## RAW DATA
○ ○ ○ ○
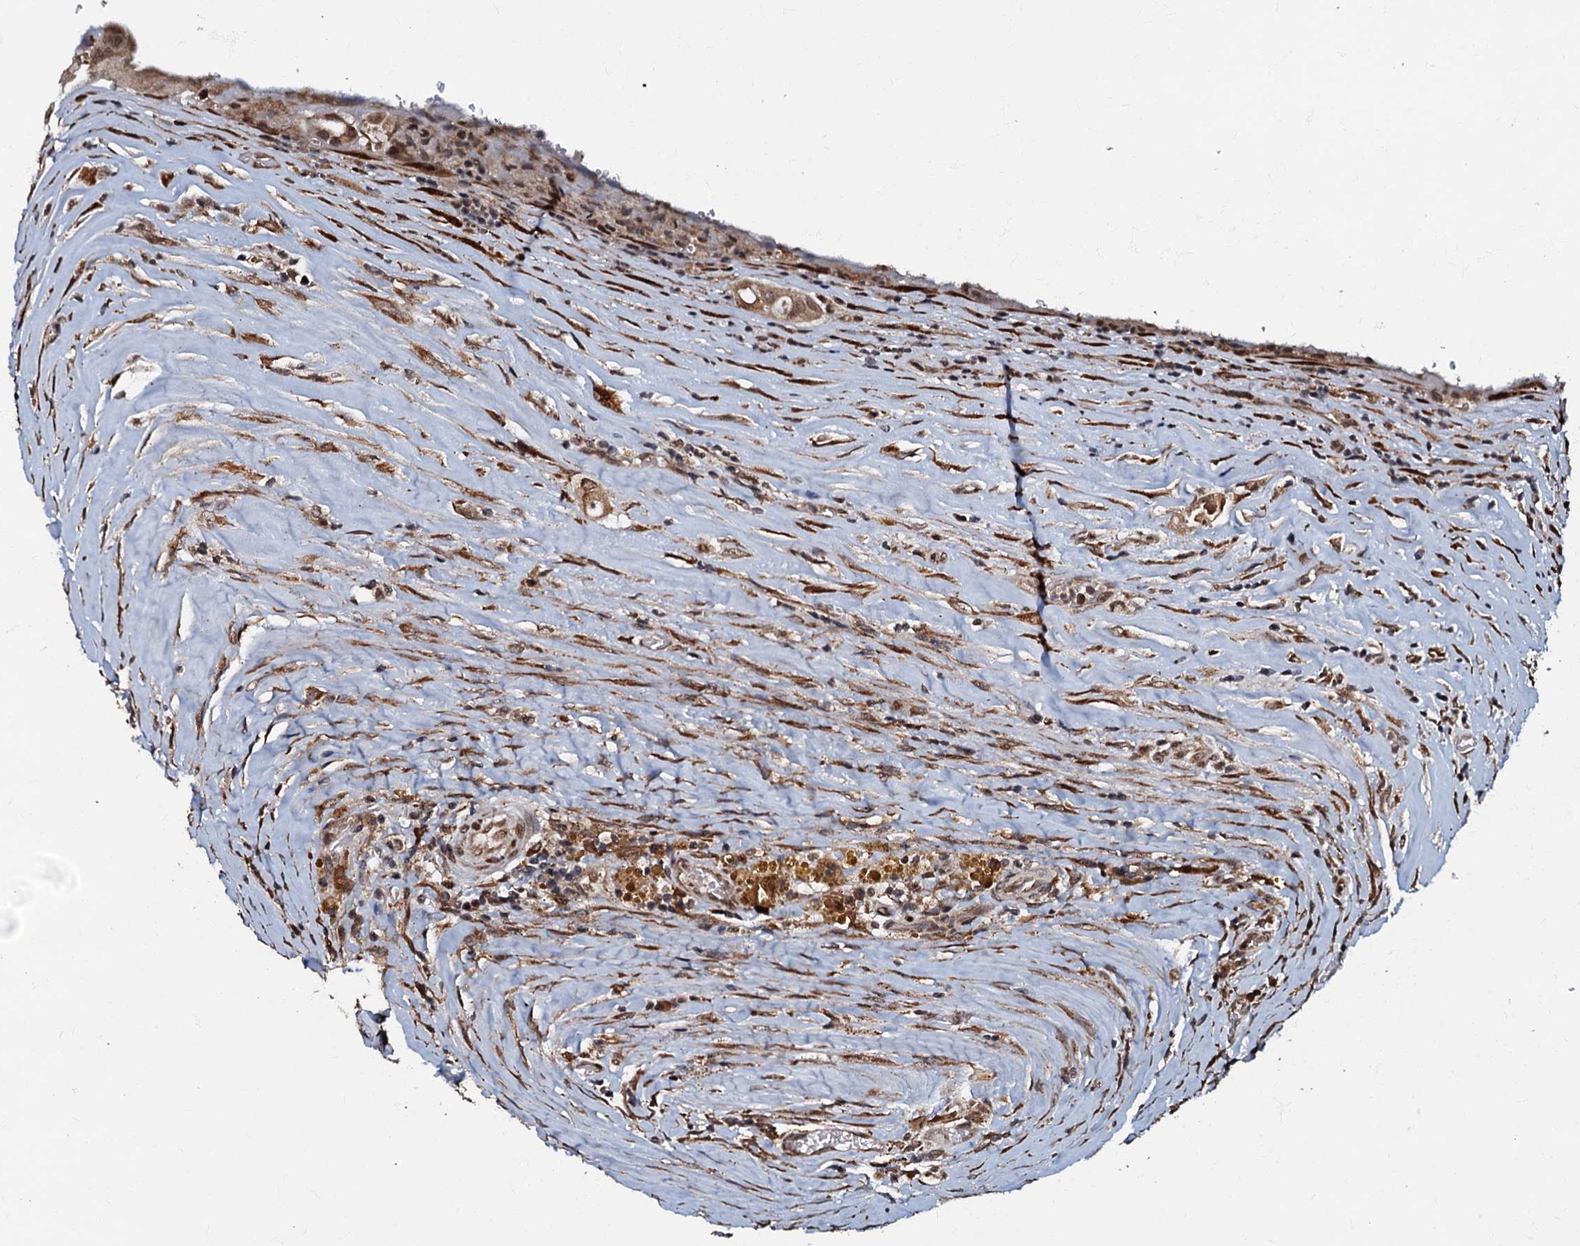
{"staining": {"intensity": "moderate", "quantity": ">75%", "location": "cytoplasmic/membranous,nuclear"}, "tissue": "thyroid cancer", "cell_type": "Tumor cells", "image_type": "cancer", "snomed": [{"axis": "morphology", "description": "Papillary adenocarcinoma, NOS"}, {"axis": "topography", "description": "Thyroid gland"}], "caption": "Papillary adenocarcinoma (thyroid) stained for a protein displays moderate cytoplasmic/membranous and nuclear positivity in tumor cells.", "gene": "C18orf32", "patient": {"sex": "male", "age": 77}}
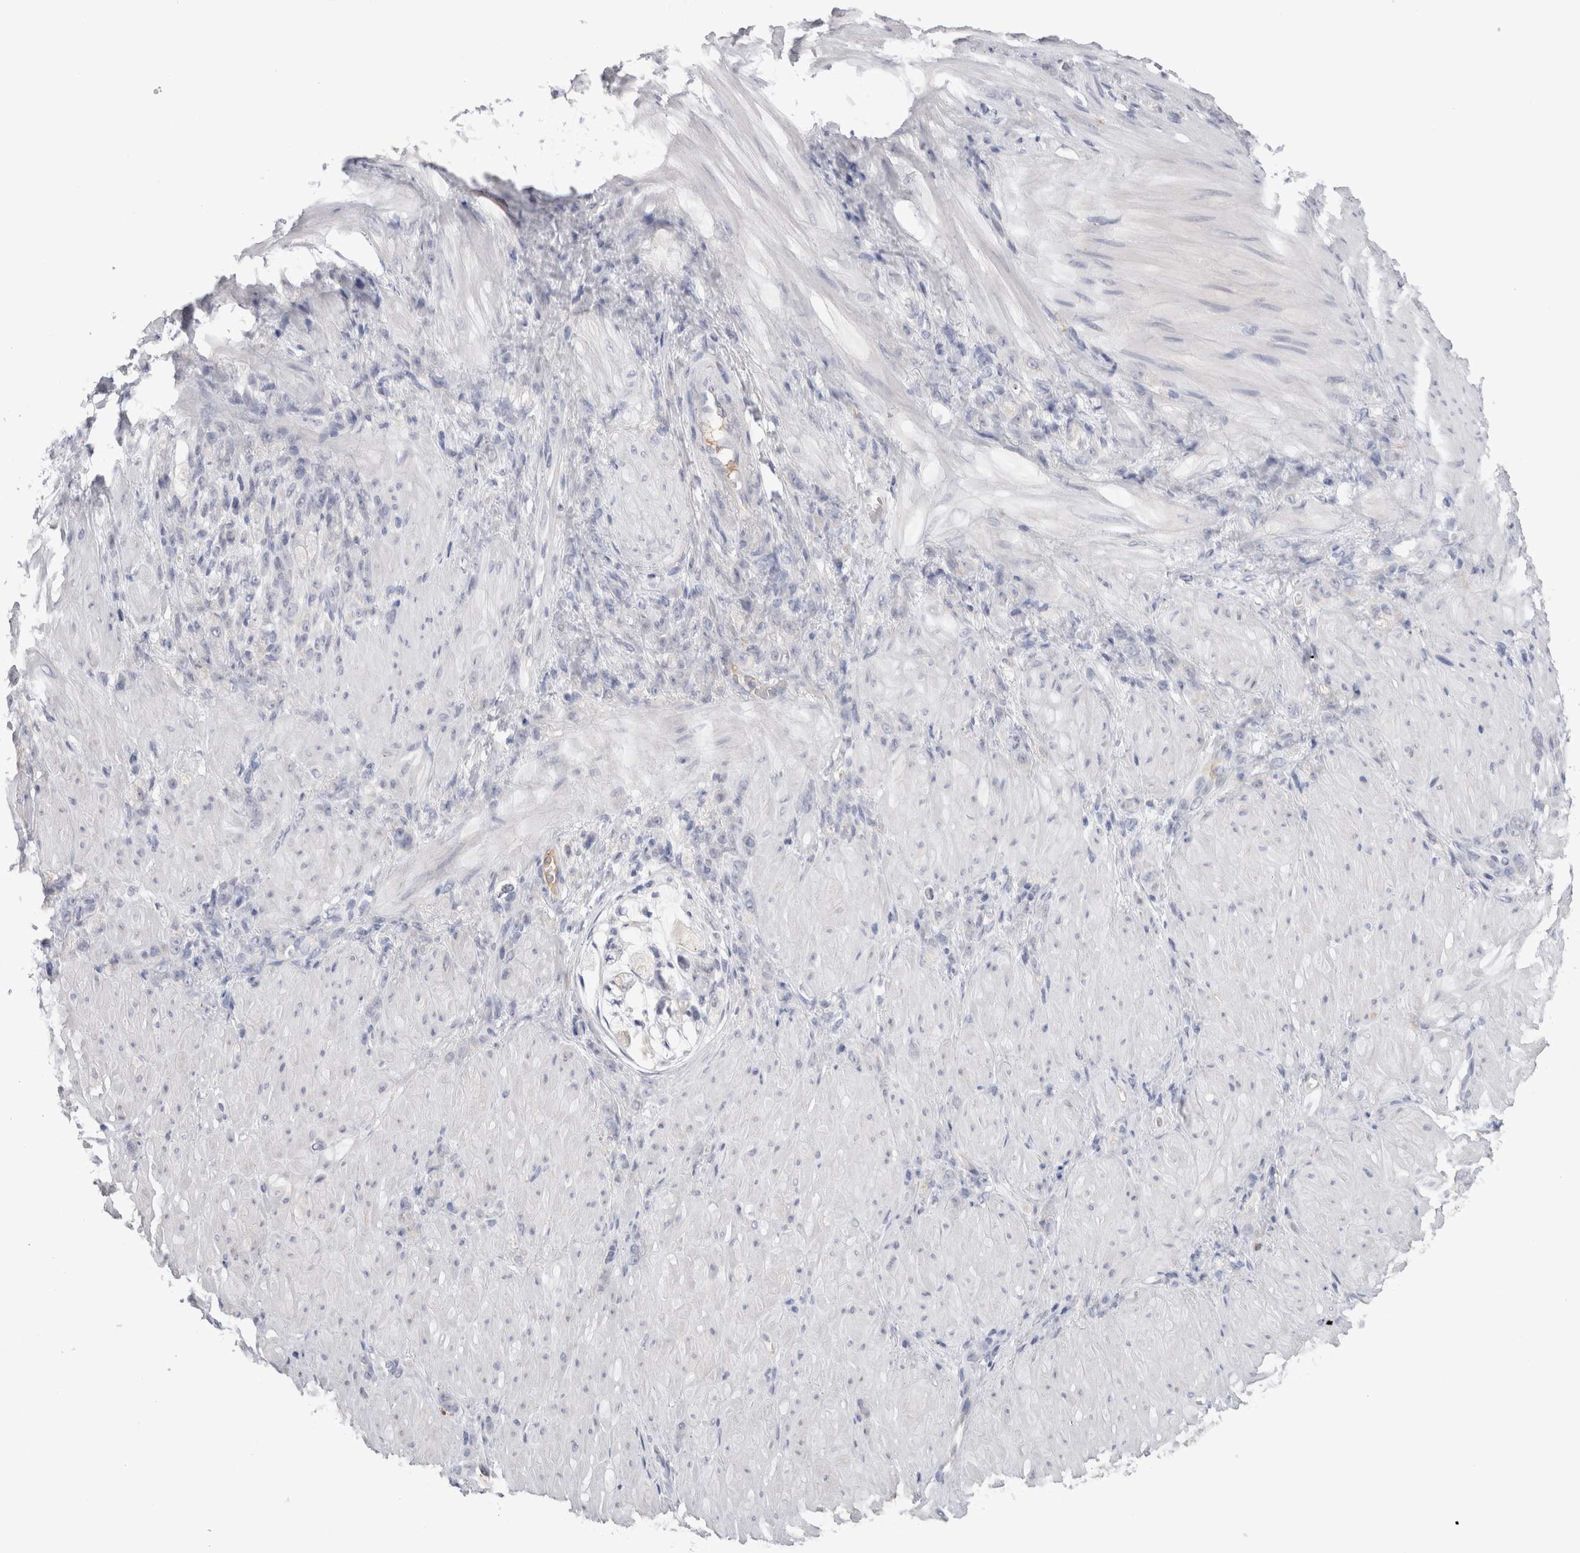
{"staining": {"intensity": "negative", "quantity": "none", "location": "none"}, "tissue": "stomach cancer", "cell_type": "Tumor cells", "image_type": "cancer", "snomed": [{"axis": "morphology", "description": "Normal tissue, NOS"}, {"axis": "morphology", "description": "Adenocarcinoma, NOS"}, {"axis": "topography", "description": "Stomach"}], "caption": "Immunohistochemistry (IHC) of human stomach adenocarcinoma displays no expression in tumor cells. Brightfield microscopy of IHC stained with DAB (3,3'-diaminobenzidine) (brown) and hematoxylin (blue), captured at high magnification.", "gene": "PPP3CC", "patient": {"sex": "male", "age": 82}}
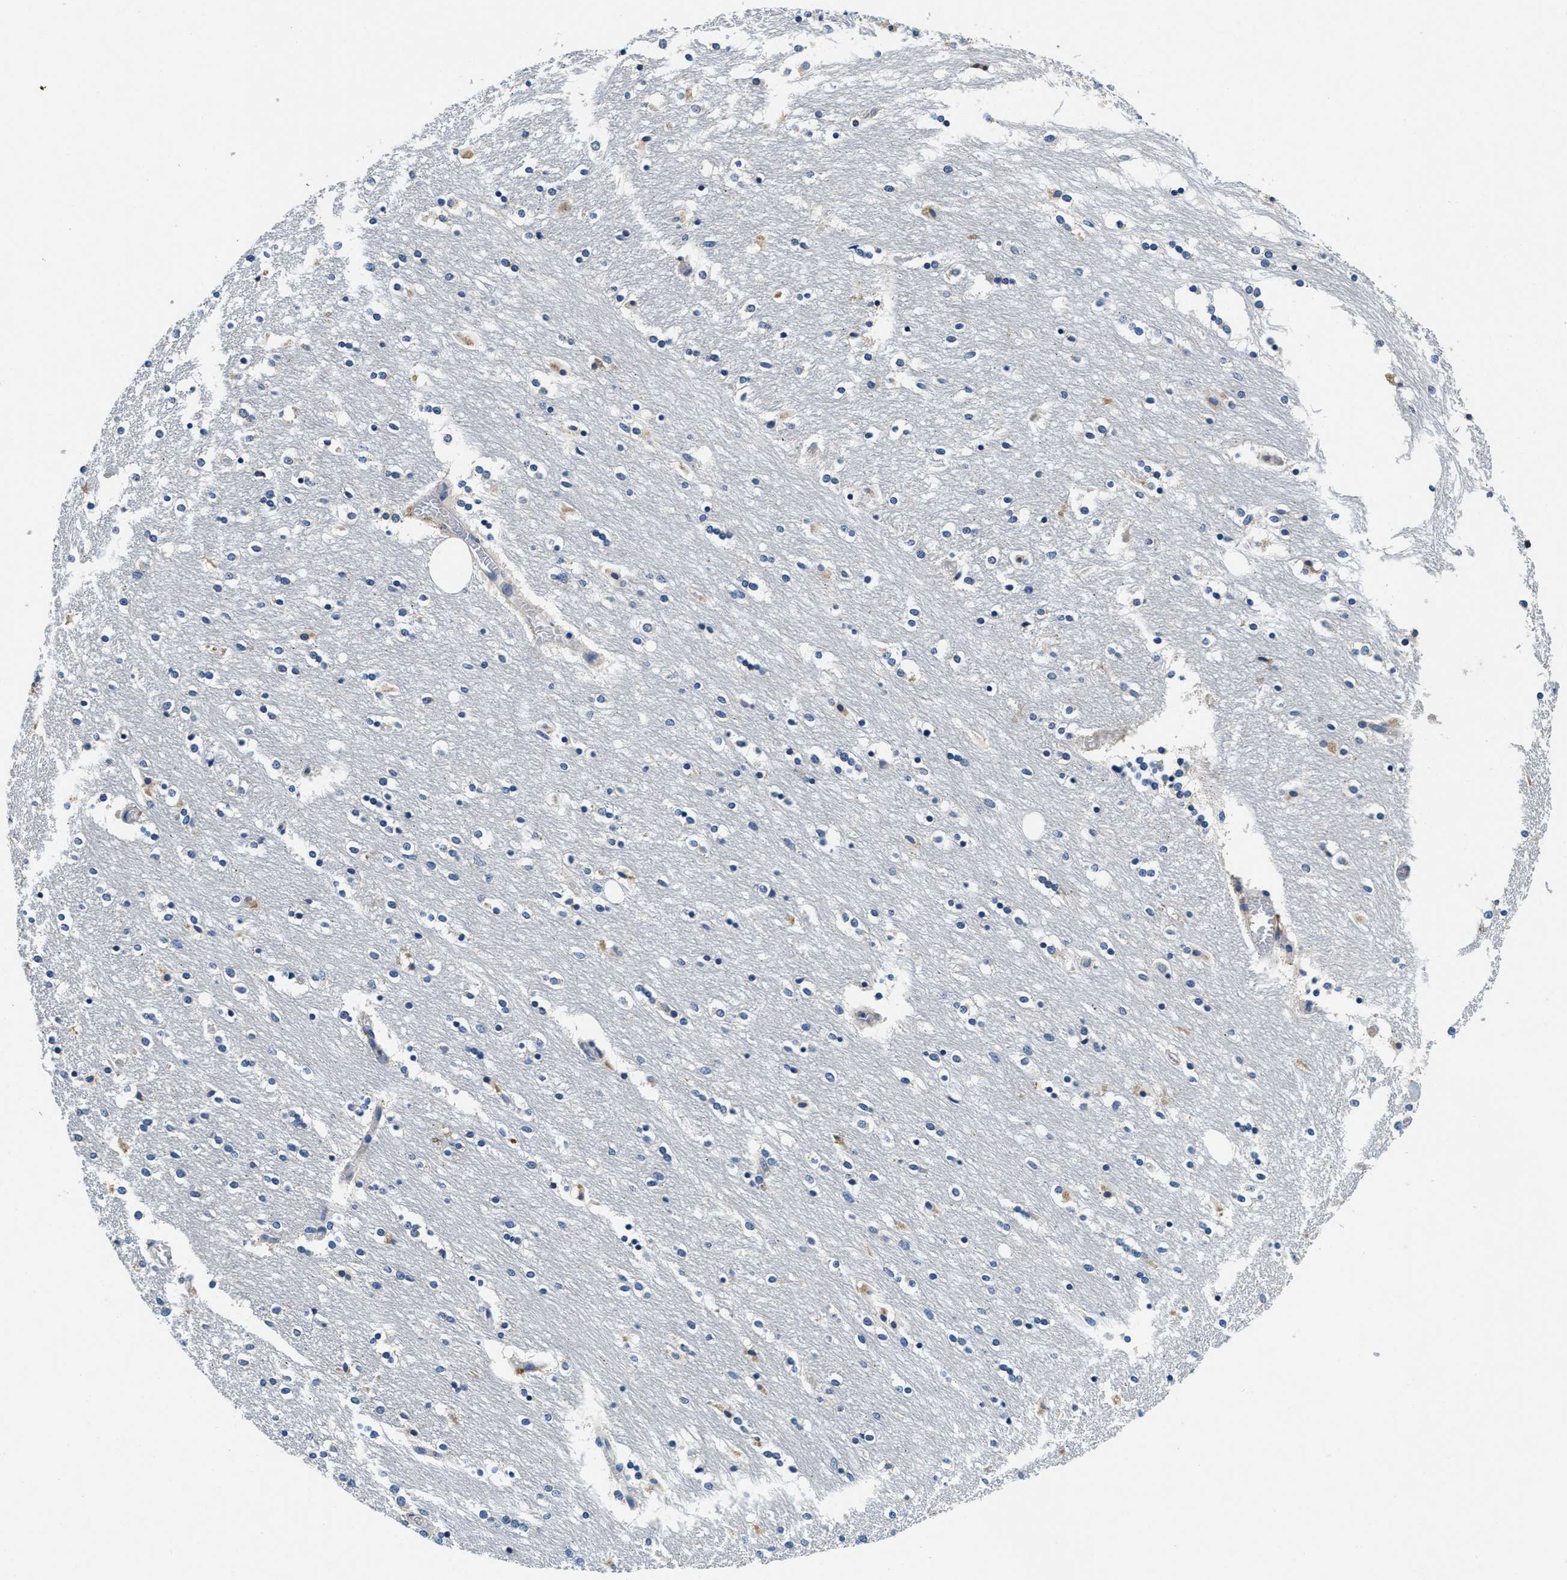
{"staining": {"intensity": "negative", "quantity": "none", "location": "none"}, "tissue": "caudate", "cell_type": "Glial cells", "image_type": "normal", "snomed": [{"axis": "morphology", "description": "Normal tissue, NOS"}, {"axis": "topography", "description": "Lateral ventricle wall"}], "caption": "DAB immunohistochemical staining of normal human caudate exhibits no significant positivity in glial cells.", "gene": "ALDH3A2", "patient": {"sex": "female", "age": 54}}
○ ○ ○ ○
## PROBLEM
Output each line above exactly as it stands, omitting the pictures.

## EXERCISE RESULT
{"staining": {"intensity": "moderate", "quantity": ">75%", "location": "cytoplasmic/membranous,nuclear"}, "tissue": "thyroid cancer", "cell_type": "Tumor cells", "image_type": "cancer", "snomed": [{"axis": "morphology", "description": "Papillary adenocarcinoma, NOS"}, {"axis": "topography", "description": "Thyroid gland"}], "caption": "Papillary adenocarcinoma (thyroid) stained for a protein displays moderate cytoplasmic/membranous and nuclear positivity in tumor cells.", "gene": "C18orf32", "patient": {"sex": "male", "age": 77}}
{"staining": {"intensity": "negative", "quantity": "none", "location": "none"}, "tissue": "stomach cancer", "cell_type": "Tumor cells", "image_type": "cancer", "snomed": [{"axis": "morphology", "description": "Normal tissue, NOS"}, {"axis": "morphology", "description": "Adenocarcinoma, NOS"}, {"axis": "topography", "description": "Stomach"}], "caption": "Immunohistochemistry (IHC) of human stomach adenocarcinoma displays no expression in tumor cells. Brightfield microscopy of IHC stained with DAB (3,3'-diaminobenzidine) (brown) and hematoxylin (blue), captured at high magnification.", "gene": "PPP3CC", "patient": {"sex": "male", "age": 82}}
{"staining": {"intensity": "negative", "quantity": "none", "location": "none"}, "tissue": "caudate", "cell_type": "Glial cells", "image_type": "normal", "snomed": [{"axis": "morphology", "description": "Normal tissue, NOS"}, {"axis": "topography", "description": "Lateral ventricle wall"}], "caption": "DAB immunohistochemical staining of normal human caudate exhibits no significant positivity in glial cells.", "gene": "ALDH3A2", "patient": {"sex": "female", "age": 54}}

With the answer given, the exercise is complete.